Se ne parlava da tempo come a sottolineare la volontà della famiglia Ciancio Sanfilippo di cedere non di disfarsi del quotidiano La Sicilia, storico presidio di informazione soprattutto nella Sicilia Orientale. Il quotidiano di Catania, fondato il 15 marzo 1945 da Domenico Sanfilippo, lo zio di Mario Ciancio Sanfilippo che da direttore ne ha fatto un quotidiano autorevole al centro di una costellazione di aziende non solo editoriali. Così il passaggio del quotidiano La Sicilia a Palella Holding, il family office dell’imprenditore italo-americano Salvatore Palella, imprenditore trentenne noto per aver lanciato e portato al successo Helbiz e che a febbraio ha comprato Wash Out (specializzata nella gestione e manutenzione digitale dei veicoli, offrendo servizi sia ai privati sia alle flotte aziendali) da Telepass.

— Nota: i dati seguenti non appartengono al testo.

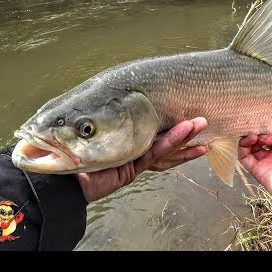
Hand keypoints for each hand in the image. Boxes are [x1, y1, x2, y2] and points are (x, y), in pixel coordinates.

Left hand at [76, 117, 207, 201]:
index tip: (192, 114)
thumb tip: (123, 91)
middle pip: (167, 139)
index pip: (158, 130)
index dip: (177, 125)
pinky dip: (172, 141)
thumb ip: (109, 112)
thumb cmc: (73, 149)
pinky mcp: (134, 169)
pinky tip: (186, 131)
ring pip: (166, 147)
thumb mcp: (93, 124)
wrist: (64, 180)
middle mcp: (135, 148)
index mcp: (129, 138)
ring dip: (185, 136)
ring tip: (204, 124)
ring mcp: (136, 160)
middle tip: (207, 119)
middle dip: (188, 130)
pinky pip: (156, 153)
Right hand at [238, 85, 271, 204]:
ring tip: (256, 132)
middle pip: (263, 135)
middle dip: (260, 126)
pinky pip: (245, 157)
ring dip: (251, 136)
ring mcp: (270, 161)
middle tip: (260, 120)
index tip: (268, 107)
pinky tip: (250, 139)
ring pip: (252, 145)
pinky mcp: (260, 171)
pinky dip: (243, 147)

Il nuovo inizio per il quotidiano

Palella è originario di Acireale (Catania) ma vive a New York dove ha fondato una decina di anni fa la sua prima azienda. Ed è a partire questo giovanotto delle Aci che mette la firma al «nuovo inizio» di un quotidiano che negli anni ha ospitato la firma di grandi giornalisti e ha formato generazioni di cronisti. Un valore storico, economico, sociale e politico indiscusso il cui artefice è stato senza dubbio Mario Ciancio, protagonista di una effervescente stagione editoriale nel nostro Paese fino ad arrivare al vertice della Fieg. «Otto decenni ricchi di soddisfazioni e difficoltà, sempre superate con realismo e lavoro, un grande gruppo di donne e uomini che giorno dopo giorno hanno saputo informare i siciliani. È stato, soprattutto, un patto con i lettori: offrire informazione onesta, indipendente, ancorata ai fatti e aperta al confronto - dice Domenico Ciancio, figlio di Mario e oggi condirettore della testata (cosa che continuerà a fare) -. Questo giornale cambia proprietà ma non rinnega nulla di quanto costruito, continuerà a difendere la democrazia, bene da tutelare sempre, oggi come domani. Continuerò a lavorare al “giornale” come ho fatto durante tutta la mia vita professionale, ringraziando di aver avuto un grande maestro, mio padre».